Source texts of formatted documents
Start of Block
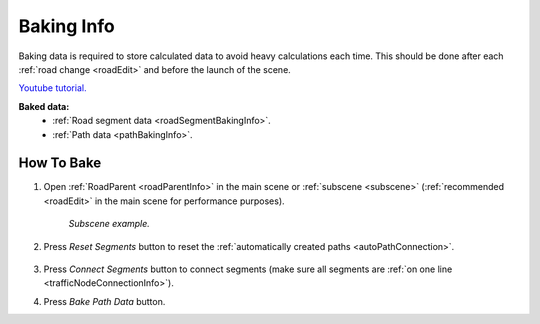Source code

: .. _bakingInfo:

Baking Info
=====

Baking data is required to store calculated data to avoid heavy calculations each time. This should be done after each :ref:`road change <roadEdit>` and before the launch of the scene.

`Youtube tutorial. <https://youtu.be/6d7nuWSFSzk>`_

**Baked data:**
	* :ref:`Road segment data <roadSegmentBakingInfo>`.
	* :ref:`Path data <pathBakingInfo>`.

How To Bake
-------------------

#. Open :ref:`RoadParent <roadParentInfo>` in the main scene or :ref:`subscene <subscene>` (:ref:`recommended <roadEdit>` in the main scene for performance purposes).
	
	.. _roadParent:

	.. image:: /images/road/bakingInfoExample.png
	`Subscene example.`

#. Press `Reset Segments` button to reset the :ref:`automatically created paths <autoPathConnection>`.

	.. image:: /images/road/installation/RoadParent.png
	
#. Press `Connect Segments` button to connect segments (make sure all segments are :ref:`on one line <trafficNodeConnectionInfo>`).
#. Press `Bake Path Data` button.
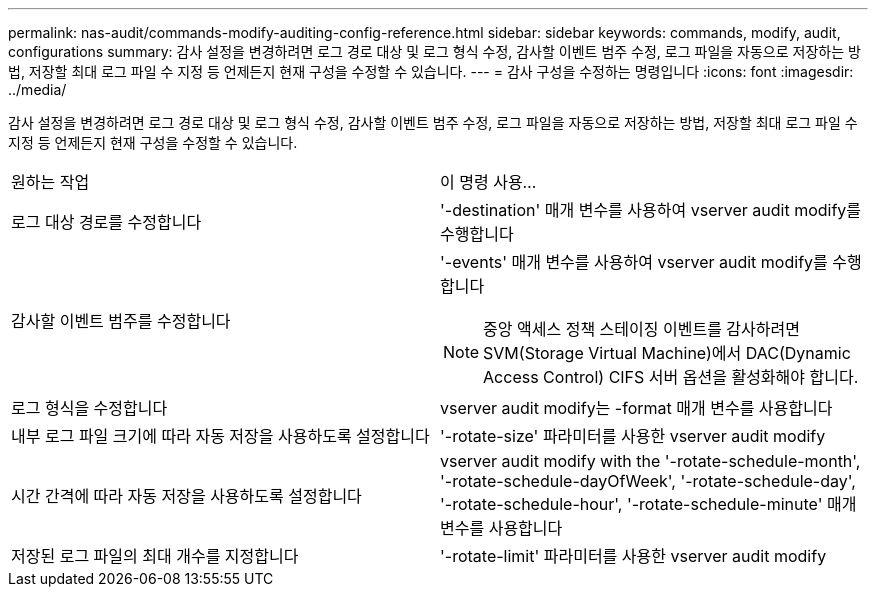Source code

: ---
permalink: nas-audit/commands-modify-auditing-config-reference.html 
sidebar: sidebar 
keywords: commands, modify, audit, configurations 
summary: 감사 설정을 변경하려면 로그 경로 대상 및 로그 형식 수정, 감사할 이벤트 범주 수정, 로그 파일을 자동으로 저장하는 방법, 저장할 최대 로그 파일 수 지정 등 언제든지 현재 구성을 수정할 수 있습니다. 
---
= 감사 구성을 수정하는 명령입니다
:icons: font
:imagesdir: ../media/


[role="lead"]
감사 설정을 변경하려면 로그 경로 대상 및 로그 형식 수정, 감사할 이벤트 범주 수정, 로그 파일을 자동으로 저장하는 방법, 저장할 최대 로그 파일 수 지정 등 언제든지 현재 구성을 수정할 수 있습니다.

[cols=""30"]
|===


| 원하는 작업 | 이 명령 사용... 


 a| 
로그 대상 경로를 수정합니다
 a| 
'-destination' 매개 변수를 사용하여 vserver audit modify를 수행합니다



 a| 
감사할 이벤트 범주를 수정합니다
 a| 
'-events' 매개 변수를 사용하여 vserver audit modify를 수행합니다


NOTE: 중앙 액세스 정책 스테이징 이벤트를 감사하려면 SVM(Storage Virtual Machine)에서 DAC(Dynamic Access Control) CIFS 서버 옵션을 활성화해야 합니다.



 a| 
로그 형식을 수정합니다
 a| 
vserver audit modify는 -format 매개 변수를 사용합니다



 a| 
내부 로그 파일 크기에 따라 자동 저장을 사용하도록 설정합니다
 a| 
'-rotate-size' 파라미터를 사용한 vserver audit modify



 a| 
시간 간격에 따라 자동 저장을 사용하도록 설정합니다
 a| 
vserver audit modify with the '-rotate-schedule-month', '-rotate-schedule-dayOfWeek', '-rotate-schedule-day', '-rotate-schedule-hour', '-rotate-schedule-minute' 매개 변수를 사용합니다



 a| 
저장된 로그 파일의 최대 개수를 지정합니다
 a| 
'-rotate-limit' 파라미터를 사용한 vserver audit modify

|===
End of Block
● **Task goal**
Please repeat every record above exactly, but leave out the pictures.

● **Response area**
Source code

: .. _bakingInfo:

Baking Info
=====

Baking data is required to store calculated data to avoid heavy calculations each time. This should be done after each :ref:`road change <roadEdit>` and before the launch of the scene.

`Youtube tutorial. <https://youtu.be/6d7nuWSFSzk>`_

**Baked data:**
	* :ref:`Road segment data <roadSegmentBakingInfo>`.
	* :ref:`Path data <pathBakingInfo>`.

How To Bake
-------------------

#. Open :ref:`RoadParent <roadParentInfo>` in the main scene or :ref:`subscene <subscene>` (:ref:`recommended <roadEdit>` in the main scene for performance purposes).
	
	.. _roadParent:

	.. image:: /images/road/bakingInfoExample.png
	`Subscene example.`

#. Press `Reset Segments` button to reset the :ref:`automatically created paths <autoPathConnection>`.

	.. image:: /images/road/installation/RoadParent.png
	
#. Press `Connect Segments` button to connect segments (make sure all segments are :ref:`on one line <trafficNodeConnectionInfo>`).
#. Press `Bake Path Data` button.
Source code

: ---
permalink: nas-audit/commands-modify-auditing-config-reference.html 
sidebar: sidebar 
keywords: commands, modify, audit, configurations 
summary: 감사 설정을 변경하려면 로그 경로 대상 및 로그 형식 수정, 감사할 이벤트 범주 수정, 로그 파일을 자동으로 저장하는 방법, 저장할 최대 로그 파일 수 지정 등 언제든지 현재 구성을 수정할 수 있습니다. 
---
= 감사 구성을 수정하는 명령입니다
:icons: font
:imagesdir: ../media/


[role="lead"]
감사 설정을 변경하려면 로그 경로 대상 및 로그 형식 수정, 감사할 이벤트 범주 수정, 로그 파일을 자동으로 저장하는 방법, 저장할 최대 로그 파일 수 지정 등 언제든지 현재 구성을 수정할 수 있습니다.

[cols=""30"]
|===


| 원하는 작업 | 이 명령 사용... 


 a| 
로그 대상 경로를 수정합니다
 a| 
'-destination' 매개 변수를 사용하여 vserver audit modify를 수행합니다



 a| 
감사할 이벤트 범주를 수정합니다
 a| 
'-events' 매개 변수를 사용하여 vserver audit modify를 수행합니다


NOTE: 중앙 액세스 정책 스테이징 이벤트를 감사하려면 SVM(Storage Virtual Machine)에서 DAC(Dynamic Access Control) CIFS 서버 옵션을 활성화해야 합니다.



 a| 
로그 형식을 수정합니다
 a| 
vserver audit modify는 -format 매개 변수를 사용합니다



 a| 
내부 로그 파일 크기에 따라 자동 저장을 사용하도록 설정합니다
 a| 
'-rotate-size' 파라미터를 사용한 vserver audit modify



 a| 
시간 간격에 따라 자동 저장을 사용하도록 설정합니다
 a| 
vserver audit modify with the '-rotate-schedule-month', '-rotate-schedule-dayOfWeek', '-rotate-schedule-day', '-rotate-schedule-hour', '-rotate-schedule-minute' 매개 변수를 사용합니다



 a| 
저장된 로그 파일의 최대 개수를 지정합니다
 a| 
'-rotate-limit' 파라미터를 사용한 vserver audit modify

|===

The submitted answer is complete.